Designing computational models and model-based curricula for epistemically agentic learning
How can we think expansively about what it means to learn and do science in a science classroom as we integrate newer technologies into schools?
This talk is about expanding the goal of science education beyond knowing scientifically established ideas to learning how to construct and evaluate knowledge using practices that scientists use.
Epistemically agentic learning in a science classroom is about taking an active role in such learning. The speaker’s work focuses on designing such transformative learning environments that facilitate shifts in how students see their relationship with knowledge.

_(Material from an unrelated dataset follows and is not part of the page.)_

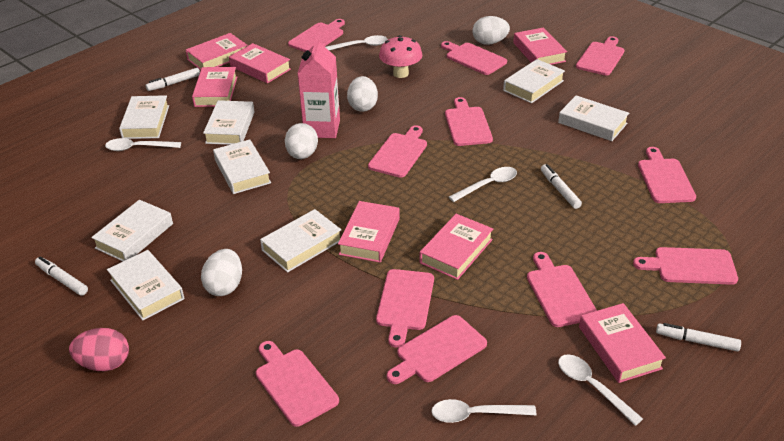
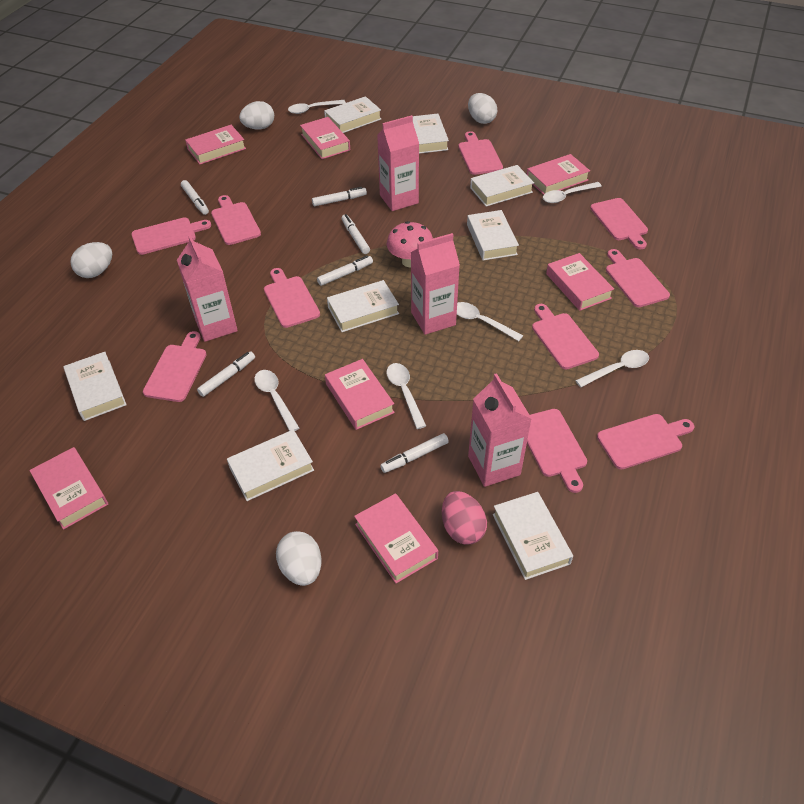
pink carton: [297,36,340,138] = 1 -> [177,235,238,342] [377,115,419,211] [411,233,460,335] [468,373,532,487] = 4
pink cutting board: [256,341,339,427] [288,19,345,52] [368,125,427,178] [376,269,434,348] [387,315,487,384] [441,41,507,75] [445,97,493,146] [527,252,597,327] [576,36,625,76] [633,247,738,285] [638,147,696,203] = 11 -> [131,217,211,255] [143,331,207,402] [211,195,261,245] [264,268,320,328] [458,131,503,175] [527,409,587,493] [532,304,599,369] [590,198,648,249] [597,414,694,470] [606,249,670,307] = 10
white marker: [35,257,88,296] [146,68,200,91] [541,164,582,209] [656,323,741,352] = 4 -> [181,180,209,215] [197,351,255,397] [312,187,367,206] [317,256,373,286] [341,214,370,254] [380,433,449,473] = 6
white spoon: [105,138,181,151] [326,35,388,50] [431,399,537,423] [449,167,517,202] [558,355,643,426] = 5 -> [254,370,299,431] [288,100,346,114] [387,363,426,429] [457,302,523,341] [543,182,602,203] [575,350,649,387] = 6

Following design-based research tradition in Learning Sciences, my dissertation work attempted to design and study curricula that use specific kinds of computational models called Emergent Systems Microworlds (ESMs).
ESMs are computational models of emergent systems which use agent-based representations and are designed as constructionist microworlds.
In this talk, the researcher will present three aspects of his work with ESMs –
- student learning with EMS-based curricula,
- co-designing ESM-based curricula with teachers, and
- centring equity in curricular design work.
This work has implications for refining the goals of science education, designing curriculum materials, and supporting teachers’ professional development.
About the SpeakerSugat Dabholkar is currently working as a Postdoctoral Research Fellow at Rutgers University. Prior to this, he worked as a Distinguished Research Fellow in the School of Education and Social Policy at Northwestern University where he also completed his PhD.
His research focuses on designing and co-designing computational learning environments that facilitate student participation in scientific inquiry as they build disciplinary knowledge.
His research interests are in understanding students’ epistemic engagement as they navigate socio-cultural aspects of their identities and values in disciplinary learning settings. He is interested in extending this design and research approach to diverse local and global contexts to study how technological innovations can support such co-design efforts.
Over the past several years, Sugat has designed and co-designed several computational agent-based models and curricula, many of which have been used in high schools in the US as well as in India.
He has presented his work at several highly prestigious international conferences and authored several peer-reviewed journal publications. Before doing his PhD in educational research, Sugat was first a computational biology researcher at NCBS and then a science content developer for a multi-national organisation in India.